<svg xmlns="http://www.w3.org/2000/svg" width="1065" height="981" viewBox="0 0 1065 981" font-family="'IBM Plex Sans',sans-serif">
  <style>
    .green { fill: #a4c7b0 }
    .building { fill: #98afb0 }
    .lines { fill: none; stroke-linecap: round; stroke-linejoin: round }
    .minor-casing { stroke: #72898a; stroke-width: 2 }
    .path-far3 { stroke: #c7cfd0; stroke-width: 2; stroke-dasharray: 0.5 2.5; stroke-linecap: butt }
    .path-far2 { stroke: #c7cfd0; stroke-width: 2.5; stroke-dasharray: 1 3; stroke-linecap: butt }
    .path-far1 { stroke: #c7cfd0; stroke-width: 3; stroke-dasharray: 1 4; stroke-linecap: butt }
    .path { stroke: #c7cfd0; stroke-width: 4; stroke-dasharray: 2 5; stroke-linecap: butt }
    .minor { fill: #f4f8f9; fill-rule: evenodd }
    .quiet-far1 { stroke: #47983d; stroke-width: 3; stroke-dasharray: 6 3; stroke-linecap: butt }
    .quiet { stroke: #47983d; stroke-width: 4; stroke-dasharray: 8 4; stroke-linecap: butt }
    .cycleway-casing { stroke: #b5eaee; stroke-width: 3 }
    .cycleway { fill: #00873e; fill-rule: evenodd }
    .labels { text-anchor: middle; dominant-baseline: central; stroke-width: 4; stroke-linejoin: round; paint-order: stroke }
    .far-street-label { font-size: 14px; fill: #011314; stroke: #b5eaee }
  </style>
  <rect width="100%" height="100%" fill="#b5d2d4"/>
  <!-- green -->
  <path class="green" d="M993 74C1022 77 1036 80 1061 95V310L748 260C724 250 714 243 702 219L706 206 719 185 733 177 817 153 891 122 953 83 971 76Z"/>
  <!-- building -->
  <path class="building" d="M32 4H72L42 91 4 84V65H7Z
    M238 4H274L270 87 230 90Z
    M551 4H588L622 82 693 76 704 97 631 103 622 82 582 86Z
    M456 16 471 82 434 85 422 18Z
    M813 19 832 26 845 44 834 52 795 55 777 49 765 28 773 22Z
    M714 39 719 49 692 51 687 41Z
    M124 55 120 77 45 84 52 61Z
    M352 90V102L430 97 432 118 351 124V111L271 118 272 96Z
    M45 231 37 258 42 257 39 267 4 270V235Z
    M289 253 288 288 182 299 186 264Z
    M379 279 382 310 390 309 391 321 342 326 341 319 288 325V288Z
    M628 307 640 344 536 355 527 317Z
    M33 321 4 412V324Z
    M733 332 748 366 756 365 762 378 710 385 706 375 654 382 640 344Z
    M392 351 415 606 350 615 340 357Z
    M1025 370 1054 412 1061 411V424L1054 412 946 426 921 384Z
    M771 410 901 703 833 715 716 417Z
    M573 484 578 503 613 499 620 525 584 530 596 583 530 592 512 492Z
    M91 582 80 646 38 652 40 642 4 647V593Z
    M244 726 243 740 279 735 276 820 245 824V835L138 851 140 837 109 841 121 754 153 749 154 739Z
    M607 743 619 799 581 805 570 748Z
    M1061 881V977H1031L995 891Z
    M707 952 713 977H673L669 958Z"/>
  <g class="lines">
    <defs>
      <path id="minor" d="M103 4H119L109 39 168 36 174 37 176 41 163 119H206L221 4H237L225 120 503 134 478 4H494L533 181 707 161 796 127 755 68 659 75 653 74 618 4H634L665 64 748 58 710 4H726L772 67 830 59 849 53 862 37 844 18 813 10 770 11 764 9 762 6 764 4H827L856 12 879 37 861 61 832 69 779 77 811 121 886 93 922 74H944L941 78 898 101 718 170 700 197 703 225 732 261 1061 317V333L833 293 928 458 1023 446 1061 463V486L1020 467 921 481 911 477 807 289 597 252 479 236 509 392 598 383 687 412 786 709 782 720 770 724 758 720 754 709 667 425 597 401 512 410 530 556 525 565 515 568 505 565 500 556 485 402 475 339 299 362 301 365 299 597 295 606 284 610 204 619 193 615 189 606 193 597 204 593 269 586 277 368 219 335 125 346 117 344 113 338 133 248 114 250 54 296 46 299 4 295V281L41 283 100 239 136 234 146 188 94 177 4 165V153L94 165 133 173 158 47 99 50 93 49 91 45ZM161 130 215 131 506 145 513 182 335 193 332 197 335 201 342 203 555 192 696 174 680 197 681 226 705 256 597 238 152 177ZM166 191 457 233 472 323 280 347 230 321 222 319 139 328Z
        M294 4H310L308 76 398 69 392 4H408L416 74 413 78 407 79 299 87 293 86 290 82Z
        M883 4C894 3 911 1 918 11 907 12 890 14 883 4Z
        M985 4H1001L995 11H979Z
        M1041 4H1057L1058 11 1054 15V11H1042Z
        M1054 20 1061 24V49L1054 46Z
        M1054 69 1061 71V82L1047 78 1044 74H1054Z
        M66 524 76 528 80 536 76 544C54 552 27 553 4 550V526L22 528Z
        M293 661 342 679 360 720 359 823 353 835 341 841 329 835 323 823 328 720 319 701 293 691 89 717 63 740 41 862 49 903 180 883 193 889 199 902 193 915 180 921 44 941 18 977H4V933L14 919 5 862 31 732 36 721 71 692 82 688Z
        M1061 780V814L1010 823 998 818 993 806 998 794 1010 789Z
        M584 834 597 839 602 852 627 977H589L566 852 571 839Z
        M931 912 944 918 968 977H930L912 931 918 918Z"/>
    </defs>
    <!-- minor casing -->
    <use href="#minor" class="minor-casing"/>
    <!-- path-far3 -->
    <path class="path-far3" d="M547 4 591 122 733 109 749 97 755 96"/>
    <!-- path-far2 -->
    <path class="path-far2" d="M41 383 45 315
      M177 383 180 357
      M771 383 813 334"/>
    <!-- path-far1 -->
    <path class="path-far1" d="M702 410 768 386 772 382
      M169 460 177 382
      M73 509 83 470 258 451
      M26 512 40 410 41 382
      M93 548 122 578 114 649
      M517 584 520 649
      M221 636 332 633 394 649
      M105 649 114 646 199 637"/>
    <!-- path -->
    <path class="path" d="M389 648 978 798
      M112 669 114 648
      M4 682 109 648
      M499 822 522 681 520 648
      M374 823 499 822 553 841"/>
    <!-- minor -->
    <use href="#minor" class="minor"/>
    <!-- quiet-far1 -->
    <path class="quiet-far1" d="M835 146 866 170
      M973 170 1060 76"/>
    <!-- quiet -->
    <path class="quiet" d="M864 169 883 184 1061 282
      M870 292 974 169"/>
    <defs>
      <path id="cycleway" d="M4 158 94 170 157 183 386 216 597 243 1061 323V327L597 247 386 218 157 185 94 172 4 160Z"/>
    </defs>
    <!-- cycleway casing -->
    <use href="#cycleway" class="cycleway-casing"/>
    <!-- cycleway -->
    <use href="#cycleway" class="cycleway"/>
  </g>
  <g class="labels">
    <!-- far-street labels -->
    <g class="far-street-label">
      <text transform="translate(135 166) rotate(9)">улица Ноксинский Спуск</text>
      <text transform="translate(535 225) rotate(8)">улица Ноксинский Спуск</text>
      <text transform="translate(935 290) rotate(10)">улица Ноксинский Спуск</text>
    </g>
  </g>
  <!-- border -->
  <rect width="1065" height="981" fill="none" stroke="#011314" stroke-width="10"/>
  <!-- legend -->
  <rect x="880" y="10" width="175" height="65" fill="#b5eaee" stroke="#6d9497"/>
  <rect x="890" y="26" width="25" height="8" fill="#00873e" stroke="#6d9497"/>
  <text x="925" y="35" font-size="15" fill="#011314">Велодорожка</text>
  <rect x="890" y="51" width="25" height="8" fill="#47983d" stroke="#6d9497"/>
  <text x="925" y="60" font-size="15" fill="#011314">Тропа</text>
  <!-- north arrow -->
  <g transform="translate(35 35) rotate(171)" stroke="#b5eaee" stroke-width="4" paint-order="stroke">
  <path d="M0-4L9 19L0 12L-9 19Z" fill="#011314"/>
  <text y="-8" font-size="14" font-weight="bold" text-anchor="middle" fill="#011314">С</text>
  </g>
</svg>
__________
#### Exercise objective:
Beginning with the line holding "M985 4H1001L995 11H979Z" and ending with the line holding "<!-- quiet -->", write out the stretch of material above exactly; add no further lines.

#### Exercise solution:
        M985 4H1001L995 11H979Z
        M1041 4H1057L1058 11 1054 15V11H1042Z
        M1054 20 1061 24V49L1054 46Z
        M1054 69 1061 71V82L1047 78 1044 74H1054Z
        M66 524 76 528 80 536 76 544C54 552 27 553 4 550V526L22 528Z
        M293 661 342 679 360 720 359 823 353 835 341 841 329 835 323 823 328 720 319 701 293 691 89 717 63 740 41 862 49 903 180 883 193 889 199 902 193 915 180 921 44 941 18 977H4V933L14 919 5 862 31 732 36 721 71 692 82 688Z
        M1061 780V814L1010 823 998 818 993 806 998 794 1010 789Z
        M584 834 597 839 602 852 627 977H589L566 852 571 839Z
        M931 912 944 918 968 977H930L912 931 918 918Z"/>
    </defs>
    <!-- minor casing -->
    <use href="#minor" class="minor-casing"/>
    <!-- path-far3 -->
    <path class="path-far3" d="M547 4 591 122 733 109 749 97 755 96"/>
    <!-- path-far2 -->
    <path class="path-far2" d="M41 383 45 315
      M177 383 180 357
      M771 383 813 334"/>
    <!-- path-far1 -->
    <path class="path-far1" d="M702 410 768 386 772 382
      M169 460 177 382
      M73 509 83 470 258 451
      M26 512 40 410 41 382
      M93 548 122 578 114 649
      M517 584 520 649
      M221 636 332 633 394 649
      M105 649 114 646 199 637"/>
    <!-- path -->
    <path class="path" d="M389 648 978 798
      M112 669 114 648
      M4 682 109 648
      M499 822 522 681 520 648
      M374 823 499 822 553 841"/>
    <!-- minor -->
    <use href="#minor" class="minor"/>
    <!-- quiet-far1 -->
    <path class="quiet-far1" d="M835 146 866 170
      M973 170 1060 76"/>
    <!-- quiet -->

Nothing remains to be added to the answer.